» What to work on
This exercise calls for an exact copy of the listing, with no pictures kept.

» Excerpted records
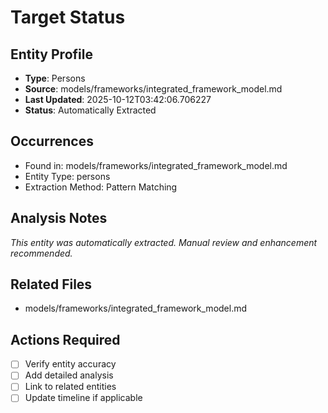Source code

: # Target Status

## Entity Profile
- **Type**: Persons
- **Source**: models/frameworks/integrated_framework_model.md
- **Last Updated**: 2025-10-12T03:42:06.706227
- **Status**: Automatically Extracted

## Occurrences
- Found in: models/frameworks/integrated_framework_model.md
- Entity Type: persons
- Extraction Method: Pattern Matching

## Analysis Notes
*This entity was automatically extracted. Manual review and enhancement recommended.*

## Related Files
- models/frameworks/integrated_framework_model.md

## Actions Required
- [ ] Verify entity accuracy
- [ ] Add detailed analysis
- [ ] Link to related entities
- [ ] Update timeline if applicable
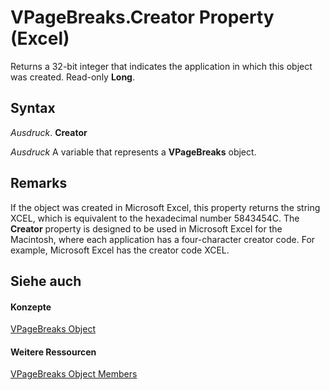 
# VPageBreaks.Creator Property (Excel)

Returns a 32-bit integer that indicates the application in which this object was created. Read-only  **Long**.


## Syntax

 _Ausdruck_. **Creator**

 _Ausdruck_ A variable that represents a **VPageBreaks** object.


## Remarks

If the object was created in Microsoft Excel, this property returns the string XCEL, which is equivalent to the hexadecimal number 5843454C. The  **Creator** property is designed to be used in Microsoft Excel for the Macintosh, where each application has a four-character creator code. For example, Microsoft Excel has the creator code XCEL.


## Siehe auch


#### Konzepte


[VPageBreaks Object](ab8f288a-5235-76c9-7b27-81e542cdd141.md)
#### Weitere Ressourcen


[VPageBreaks Object Members](http://msdn.microsoft.com/library/0f15730f-da06-952a-6693-fa5dcdff2cc1%28Office.15%29.aspx)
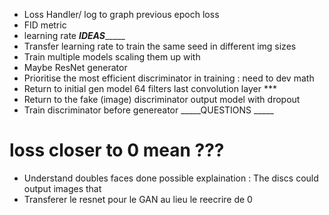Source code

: - Loss Handler/ log to graph previous epoch loss
- FID metric
- learning rate
_____IDEAS__________
- Transfer learning rate to train the same seed in different img sizes 
- Train multiple models scaling them up with 
- Maybe ResNet generator
- Prioritise the most efficient discriminator in training : need to dev math
- Return to initial gen model 64 filters last convolution layer ***
- Return to the fake (image) discriminator output model with dropout
- Train discriminator before genereator
_____QUESTIONS _____
# loss closer to 0 mean ???
- Understand doubles faces done
possible explaination : The discs could output images that 
- Transferer le resnet pour le GAN au lieu le reecrire de 0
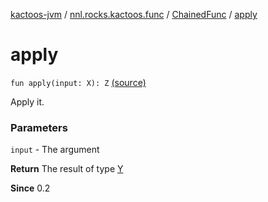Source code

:[kactoos-jvm](../../index.md) / [nnl.rocks.kactoos.func](../index.md) / [ChainedFunc](index.md) / [apply](.)

# apply

`fun apply(input: X): Z` [(source)](https://github.com/neonailol/kactoos/blob/master/kactoos-jvm/src/main/kotlin/nnl/rocks/kactoos/func/ChainedFunc.kt#L32)

Apply it.

### Parameters

`input` - The argument

**Return**
The result of type [Y](#)

**Since**
0.2


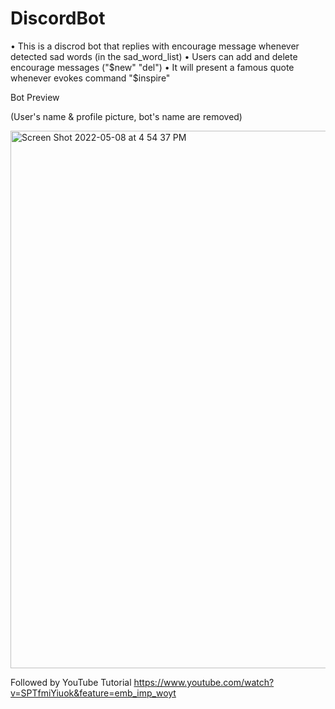 # DiscordBot

• This is a discrod bot that replies with encourage message whenever detected sad words (in the sad_word_list)
• Users can add and delete encourage messages ("$new" "del")
• It will present a famous quote whenever evokes command "$inspire"

Bot Preview

(User's name & profile picture, bot's name are removed)

<img width="860" alt="Screen Shot 2022-05-08 at 4 54 37 PM" src="https://user-images.githubusercontent.com/51375432/167315565-3e5c1873-a466-433b-ada8-e406bac425c7.png">


Followed by YouTube Tutorial https://www.youtube.com/watch?v=SPTfmiYiuok&feature=emb_imp_woyt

» Exercise output
Source code

: # Target Status

## Entity Profile
- **Type**: Persons
- **Source**: models/frameworks/integrated_framework_model.md
- **Last Updated**: 2025-10-12T03:42:06.706227
- **Status**: Automatically Extracted

## Occurrences
- Found in: models/frameworks/integrated_framework_model.md
- Entity Type: persons
- Extraction Method: Pattern Matching

## Analysis Notes
*This entity was automatically extracted. Manual review and enhancement recommended.*

## Related Files
- models/frameworks/integrated_framework_model.md

## Actions Required
- [ ] Verify entity accuracy
- [ ] Add detailed analysis
- [ ] Link to related entities
- [ ] Update timeline if applicable
# VPageBreaks.Creator Property (Excel)

Returns a 32-bit integer that indicates the application in which this object was created. Read-only  **Long**.


## Syntax

 _Ausdruck_. **Creator**

 _Ausdruck_ A variable that represents a **VPageBreaks** object.


## Remarks

If the object was created in Microsoft Excel, this property returns the string XCEL, which is equivalent to the hexadecimal number 5843454C. The  **Creator** property is designed to be used in Microsoft Excel for the Macintosh, where each application has a four-character creator code. For example, Microsoft Excel has the creator code XCEL.


## Siehe auch


#### Konzepte


[VPageBreaks Object](ab8f288a-5235-76c9-7b27-81e542cdd141.md)
#### Weitere Ressourcen


[VPageBreaks Object Members](http://msdn.microsoft.com/library/0f15730f-da06-952a-6693-fa5dcdff2cc1%28Office.15%29.aspx)
Source code

: - Loss Handler/ log to graph previous epoch loss
- FID metric
- learning rate
_____IDEAS__________
- Transfer learning rate to train the same seed in different img sizes 
- Train multiple models scaling them up with 
- Maybe ResNet generator
- Prioritise the most efficient discriminator in training : need to dev math
- Return to initial gen model 64 filters last convolution layer ***
- Return to the fake (image) discriminator output model with dropout
- Train discriminator before genereator
_____QUESTIONS _____
# loss closer to 0 mean ???
- Understand doubles faces done
possible explaination : The discs could output images that 
- Transferer le resnet pour le GAN au lieu le reecrire de 0
Source code

:[kactoos-jvm](../../index.md) / [nnl.rocks.kactoos.func](../index.md) / [ChainedFunc](index.md) / [apply](.)

# apply

`fun apply(input: X): Z` [(source)](https://github.com/neonailol/kactoos/blob/master/kactoos-jvm/src/main/kotlin/nnl/rocks/kactoos/func/ChainedFunc.kt#L32)

Apply it.

### Parameters

`input` - The argument

**Return**
The result of type [Y](#)

**Since**
0.2


 # DiscordBot

• This is a discrod bot that replies with encourage message whenever detected sad words (in the sad_word_list)
• Users can add and delete encourage messages ("$new" "del")
• It will present a famous quote whenever evokes command "$inspire"

Bot Preview

(User's name & profile picture, bot's name are removed)

<img width="860" alt="Screen Shot 2022-05-08 at 4 54 37 PM" src="https://user-images.githubusercontent.com/51375432/167315565-3e5c1873-a466-433b-ada8-e406bac425c7.png">


Followed by YouTube Tutorial https://www.youtube.com/watch?v=SPTfmiYiuok&feature=emb_imp_woyt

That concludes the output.